## EXERCISE DETAILS:
Can you reproduce the listing below word for word, character for character, while omitting the pictures?

## SUPPLIED INFORMATION:
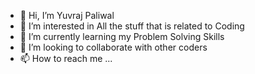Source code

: - 👋 Hi, I’m Yuvraj Paliwal
- 👀 I’m interested in All the stuff that is related to Coding
- 🌱 I’m currently learning my Problem Solving Skills
- 💞️ I’m looking to collaborate with other coders
- 📫 How to reach me ...

<!---
yuvraj-xyz/yuvraj-xyz is a ✨ special ✨ repository because its `README.md` (this file) appears on your GitHub profile.
You can click the Preview link to take a look at your changes.
--->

## WRITTEN SOLUTION:
Source code

: - 👋 Hi, I’m Yuvraj Paliwal
- 👀 I’m interested in All the stuff that is related to Coding
- 🌱 I’m currently learning my Problem Solving Skills
- 💞️ I’m looking to collaborate with other coders
- 📫 How to reach me ...

<!---
yuvraj-xyz/yuvraj-xyz is a ✨ special ✨ repository because its `README.md` (this file) appears on your GitHub profile.
You can click the Preview link to take a look at your changes.
--->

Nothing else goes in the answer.